Daniel Koum Koum

Personal information
- Full name: Daniel Ebenezer Koum Koum
- Nationality: Australia
- Born: 25 May 1985 (age 41) Douala, Cameroon
- Height: 1.56 m (5 ft 1 in)
- Weight: 61 kg (134 lb)

Medal record
Men's Weightlifting
Representing Cameroon
African Weightlifting Championships
| Gold medal – first place | 2005 Kampala | – 56 kg |
Representing Australia
Oceania Weightlifting Championships
| Gold medal – first place | 2008 Auckland | – 62 kg |
| Gold medal – first place | 2009 Darwin | – 62 kg |
| Gold medal – first place | 2010 Suva | – 62 kg |
| Silver medal – second place | 2012 Apia | – 62 kg |
Arafura Games
| Gold medal – first place | 2009 Darwin | – 62 kg |

= Daniel Koum =

Australian weightlifter

Daniel Ebenezer Koum Koum (born 25 May 1985, in Douala) is a Cameroon-born Australian weightlifter in the −62 kg category. In the 2011 World Weightlifting Championships that were held in Paris, France, Koum placed 29th overall with a 112 kg snatch and a 145 kg clean and jerk.

==Weightlifting career==
At the age of 15, Koum moved to Yaoundé, Cameroon and began lifting weights inside a gym owned by his father. He developed the strength required to allow him to represent Cameroon in several international competitions such as the 2005 World Weightlifting Championships and the 2006 Commonwealth Games. He finished 5th in the 2006 Commonwealth Games.
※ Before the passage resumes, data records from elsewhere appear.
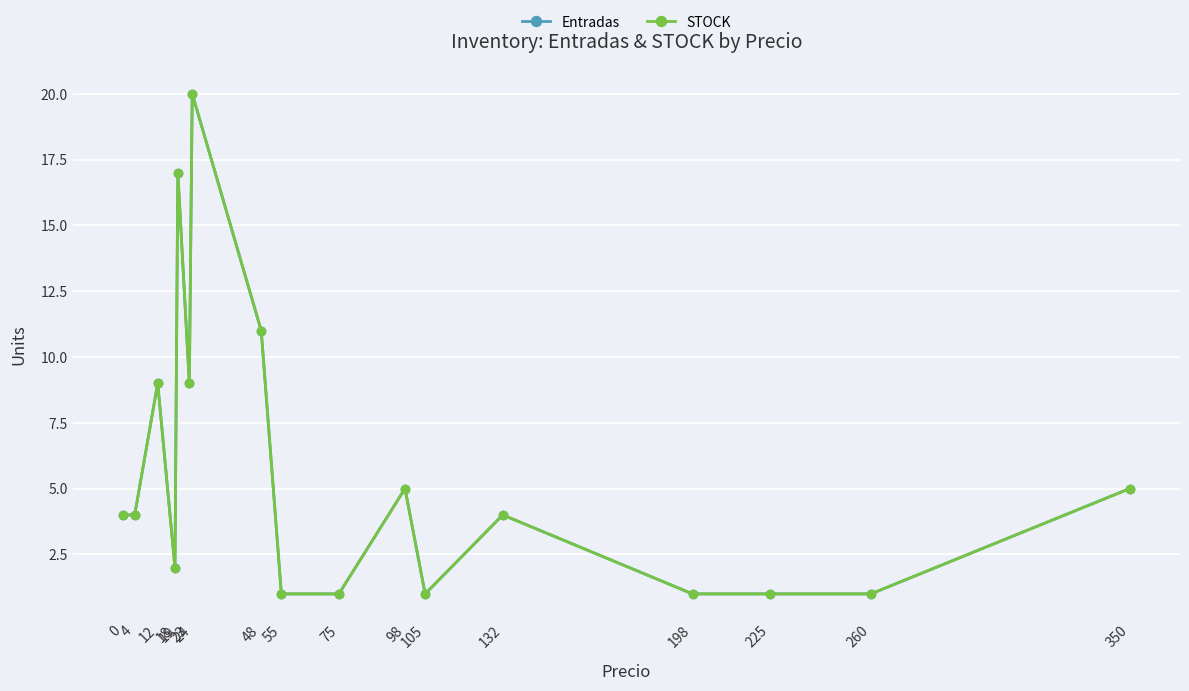

Reading left to right, transcribe all the data shown in this chart.

Entradas: 4	4	9	2	17	9	20	11	1	1	5	1	4	1	1	1	5
STOCK: 4	4	9	2	17	9	20	11	1	1	5	1	4	1	1	1	5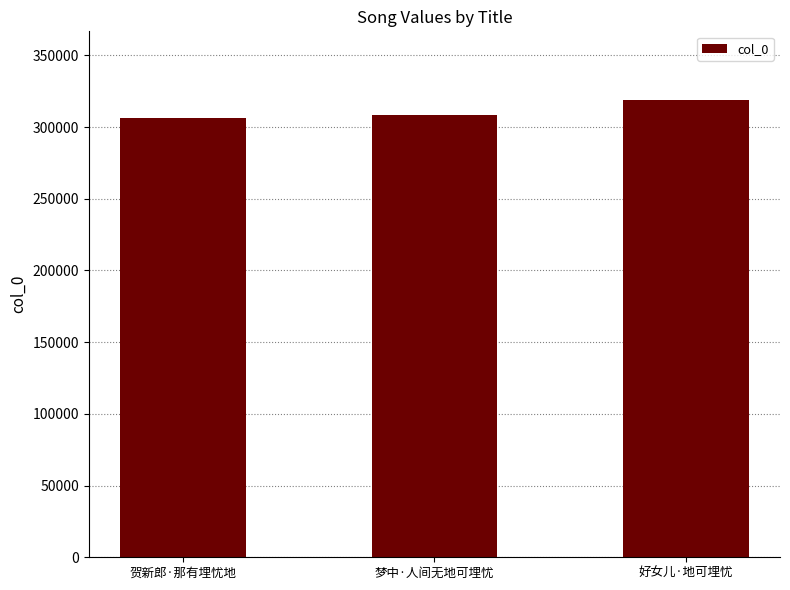

What is the value of the 3rd bar from the left?

318925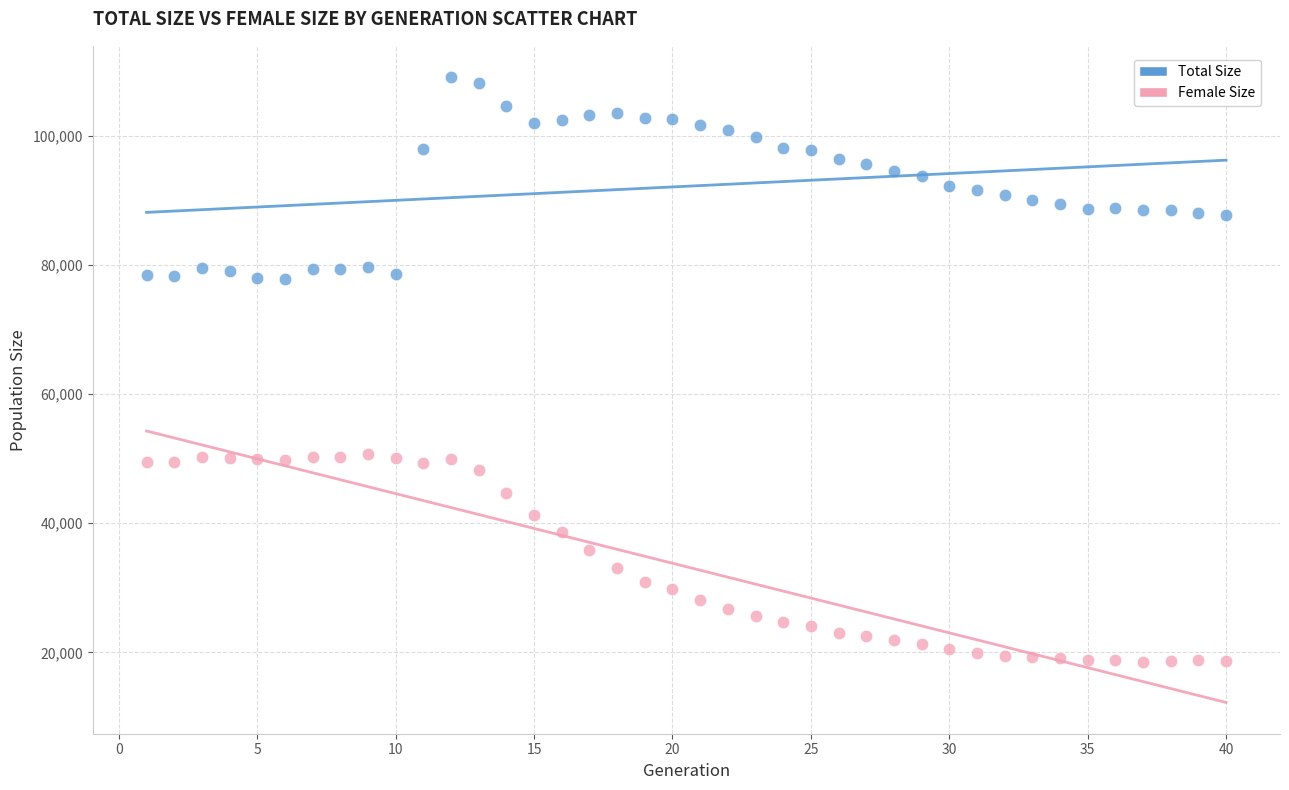

Which series has the largest Y range (max minus min)?

Female Size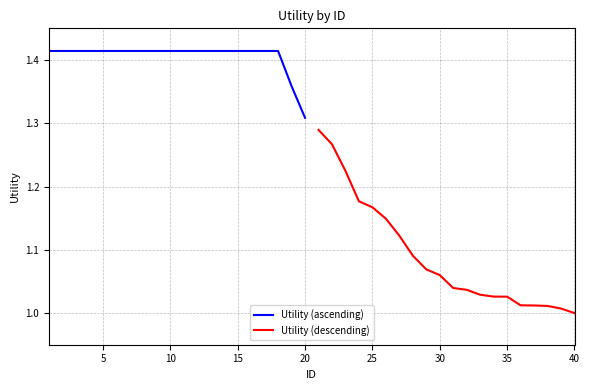

Is it true that Utility (ascending) equals 0.6 at 5?

False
During the 2006 Commonwealth Games in Melbourne, Koum was granted a sports visa to compete in the games. After the completion of the games, Koum chose to stay in Australia and sought asylum. After two years, he was granted Australian citizenship and was free to represent Australia in international competitions. As an Australian competitor, Koum won the Oceania Weightlifting Championships gold medal for three years running, and became a dual Victorian and Australian Championships gold medalist.

After competing in the 2012 Oceania Weightlifting Championships, it was alleged that Kuom had demanded, and received, $5000 from Australian team officials prior to agreeing to compete. Kuom was required to lift in order to allow an Australian competitor to qualify for the 2012 London Olympics. Koum has denied the allegations.